MATERIAL FOR THE TASK START
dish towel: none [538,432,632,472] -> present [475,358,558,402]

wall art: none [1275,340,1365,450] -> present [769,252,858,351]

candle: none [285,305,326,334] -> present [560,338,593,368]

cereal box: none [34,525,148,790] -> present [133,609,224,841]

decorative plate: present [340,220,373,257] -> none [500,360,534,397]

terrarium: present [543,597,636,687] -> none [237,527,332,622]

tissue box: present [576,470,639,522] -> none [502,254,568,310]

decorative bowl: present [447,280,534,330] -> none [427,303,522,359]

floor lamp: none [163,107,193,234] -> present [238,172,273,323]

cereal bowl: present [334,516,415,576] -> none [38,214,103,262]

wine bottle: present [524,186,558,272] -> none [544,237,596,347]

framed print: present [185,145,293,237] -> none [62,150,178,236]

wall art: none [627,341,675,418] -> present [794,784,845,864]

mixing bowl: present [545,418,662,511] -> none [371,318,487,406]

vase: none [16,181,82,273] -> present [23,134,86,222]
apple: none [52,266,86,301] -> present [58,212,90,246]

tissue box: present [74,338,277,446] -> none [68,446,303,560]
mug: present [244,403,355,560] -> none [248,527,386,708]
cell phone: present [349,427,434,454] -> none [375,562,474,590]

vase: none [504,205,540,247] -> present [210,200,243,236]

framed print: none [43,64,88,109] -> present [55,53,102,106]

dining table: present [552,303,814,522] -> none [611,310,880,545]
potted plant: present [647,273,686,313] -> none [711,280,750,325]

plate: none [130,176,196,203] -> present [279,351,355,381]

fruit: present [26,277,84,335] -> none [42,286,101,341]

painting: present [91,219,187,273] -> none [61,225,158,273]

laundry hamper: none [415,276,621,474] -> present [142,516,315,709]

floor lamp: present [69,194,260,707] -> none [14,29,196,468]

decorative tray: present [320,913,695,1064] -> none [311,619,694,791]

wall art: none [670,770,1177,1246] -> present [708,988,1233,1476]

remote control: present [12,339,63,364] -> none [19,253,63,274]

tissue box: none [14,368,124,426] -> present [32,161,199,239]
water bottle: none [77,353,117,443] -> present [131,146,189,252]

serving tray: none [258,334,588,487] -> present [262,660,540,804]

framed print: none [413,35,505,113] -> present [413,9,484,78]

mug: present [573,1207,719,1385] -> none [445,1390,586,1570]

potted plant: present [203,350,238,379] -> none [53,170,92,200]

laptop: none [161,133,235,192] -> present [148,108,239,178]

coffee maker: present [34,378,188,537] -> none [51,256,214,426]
MATERIAL FOR THE TASK END
WORK TO BE COMPLETED: Look above for the line holding "terrarium: present [543,597,636,687]" and the line holding "framed print: present". Retype both, and every line between them, word for word and nothing else.

TASK SOLUTION:
terrarium: present [543,597,636,687] -> none [237,527,332,622]

tissue box: present [576,470,639,522] -> none [502,254,568,310]

decorative bowl: present [447,280,534,330] -> none [427,303,522,359]

floor lamp: none [163,107,193,234] -> present [238,172,273,323]

cereal bowl: present [334,516,415,576] -> none [38,214,103,262]

wine bottle: present [524,186,558,272] -> none [544,237,596,347]

framed print: present [185,145,293,237] -> none [62,150,178,236]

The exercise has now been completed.